“Have you ever seen a ghost?” I asked the gatekeeper. “Everyday,” he replied nonchalantly, gesturing to the bench he was sitting on. “Sometimes the kid ghost sits with me.”
If Disneyland and Stranger Things had a child, the result would be Taman Festival: an abandoned Balinese theme park that nature has beaten into dilapidation since its closure in 2000. With a fake volcano, a pit full of crocodiles, and the world's first entirely inverted roller coaster, the park was constructed at a cost of around $100 million and was anticipated to change the face of Balinese tourism.
Sadly, it didn’t. Today, jungle vines lock the crumbling buildings in a chokehold. The crocodile pit has run dry under the sun, and the wedding chapel is coated in graffiti.
I wanted to know what had happened to this failed dream, so I asked a local friend of mine if he’d talk me through the story. My friend wanted his name left off the article, but as he’s worked as a Balinese tour guide for most of his 50-something years and knows almost every part of the island, he gave me directions to the place—and recommended I return home before dark.
“The atmosphere gets more mystic after sunset,” he advised solemnly.
The park sits on Bali’s east coast, up against Padang Galak beach in Sanur. We arrived dripping sweat and the park’s gatekeeper greeted us with an outstretched hand. Without question, I handed over a muggy wad of bills amounting to 25,000 Indonesian rupiah (roughly US $1.75). He told us how some try to dodge his entry fee, but said he knew the park’s secrets and catches anyone bypassing him. We believed him.
Walking inside the first thing we noticed was the sheer size of the park. Taman Festival is huge, but all thoroughly broken. Piles of glass coat the ground and swarms of mosquitoes fill the air; sunshine pours through sunken roofs, while the sound of crashing waves gives the place an oddly serene backdrop.
So what went wrong? The story goes that Taman Festival quietly opened its doors in October of 1997. According to those who witnessed its brief heyday, the park was both beautiful and cutting edge. A few attractions were still under construction at its opening, notably an arsenal of lasers to light up the night sky, but the park was nonetheless larger and more lavishly financed than any other on the island. But its timing was terrible.
Just a few months earlier, in July, the Thai government had inadvertently crashed their national currency, forcing a chain reaction that was dragging down the whole Southeast Asian economy. The now-called Asian Financial Crisis was also affecting the Indonesian rupiah, just at a time when political unrest was tanking tourist numbers.
As a result, the park fell dramatically short of its original projection of 1,200 visitors per day, only drawing about 200 on the weekends.

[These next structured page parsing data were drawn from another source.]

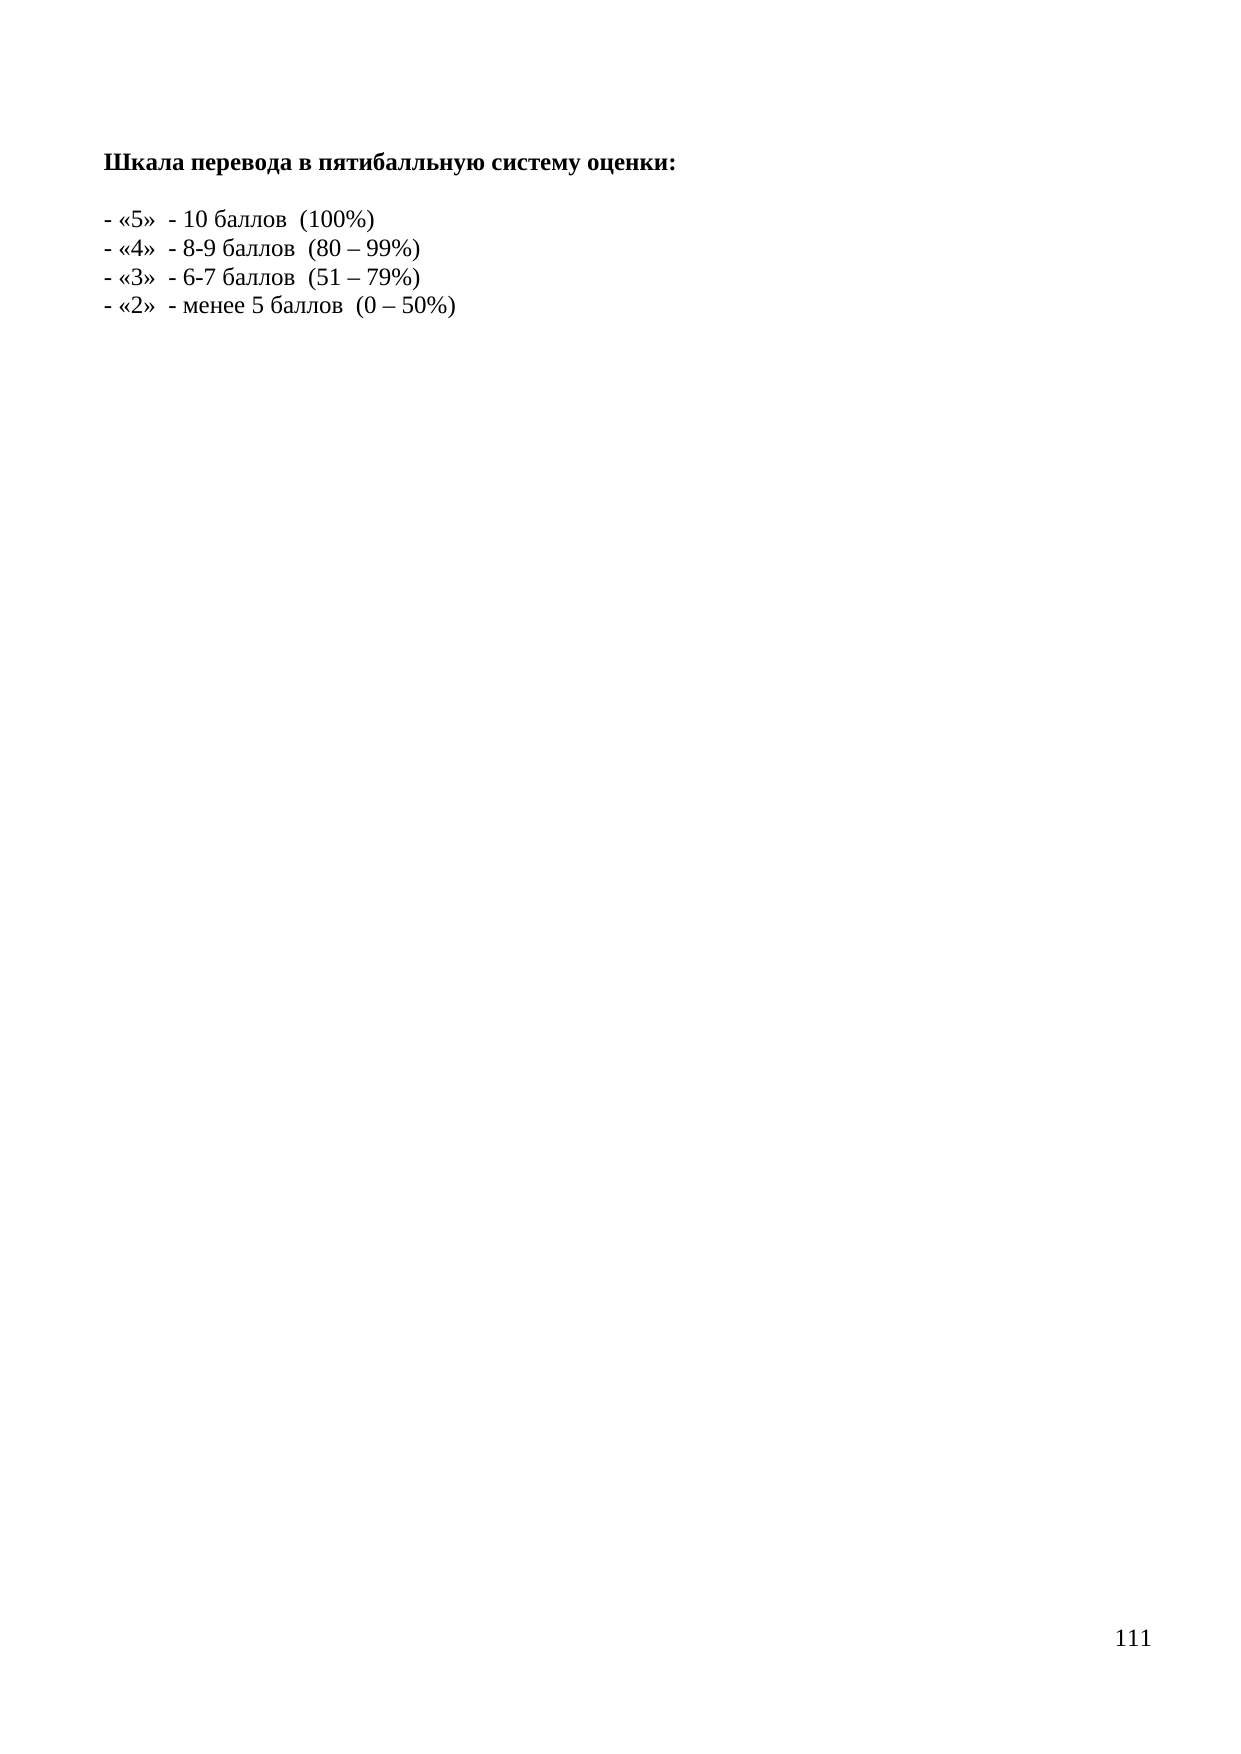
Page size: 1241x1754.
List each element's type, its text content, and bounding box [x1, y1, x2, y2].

text - «2» - менее 5 баллов (0 – 50%) [103, 291, 1152, 319]
text Шкала перевода в пятибалльную систему оценки: [103, 147, 1152, 176]
text - «3» - 6-7 баллов (51 – 79%) [103, 262, 1152, 291]
text - «5» - 10 баллов (100%) [103, 204, 1152, 233]
text - «4» - 8-9 баллов (80 – 99%) [103, 233, 1152, 262]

It managed to limp on for around six months, until the park’s much-lauded $5 million laser equipment was struck by lightning on Friday, March 13th, 1998. When insurance coverage fell short, the park’s doors were officially closed in 2000.
Today, this is how the park looks after 20 years of abandonment. The so-called crocodile pit looks like more of an unkempt soccer field, an oasis of pure nature within its concrete confines. Most of the jungle-shrouded structures look like they’ve withstood some sort of apocalypse.
Nonetheless, the park’s gatekeeper has looked after the grounds for the past five years, despite never being on their books when it was open. “I clean every day from 4 o’clock in the morning until 8,” he explains while showing me a dusty, laminated copy of the park’s former price list.
My friend later tells me that it’s each village’s responsibility to take care of their land. From what I understand, this is a role of community service, which the gatekeeper takes seriously.
Even though most locals won’t come around, the gatekeeper and a few others still place offerings throughout the grounds every single day. These offerings, called canang sari, are said to please the gods and appease the dead. While the rest of the park deteriorates, the small shrines remain well-kept.
Soon enough, the gatekeeper is telling us stories of tourists whose cameras mysteriously stopped working when they arrived at the park. Then he pauses, seemingly interrupted by something outside my line of sight. After a moment he grins and looked back at me.
“She talked to me—you’re good,” he says, gesturing to some ghost he’d apparently been conversing with.
There doesn’t seem to be any plans to demolish what’s left of Taman Festival, because as my tour guide friend explained: “It’s just too complicated and expensive to remove it. Far simpler to let it sit.”
So if you’re in Bali anytime soon, and have a spare $1.75 for the gatekeeper, you’ll find it’s a pretty good way to spend an afternoon. Plus, you’ll be keeping him in a job.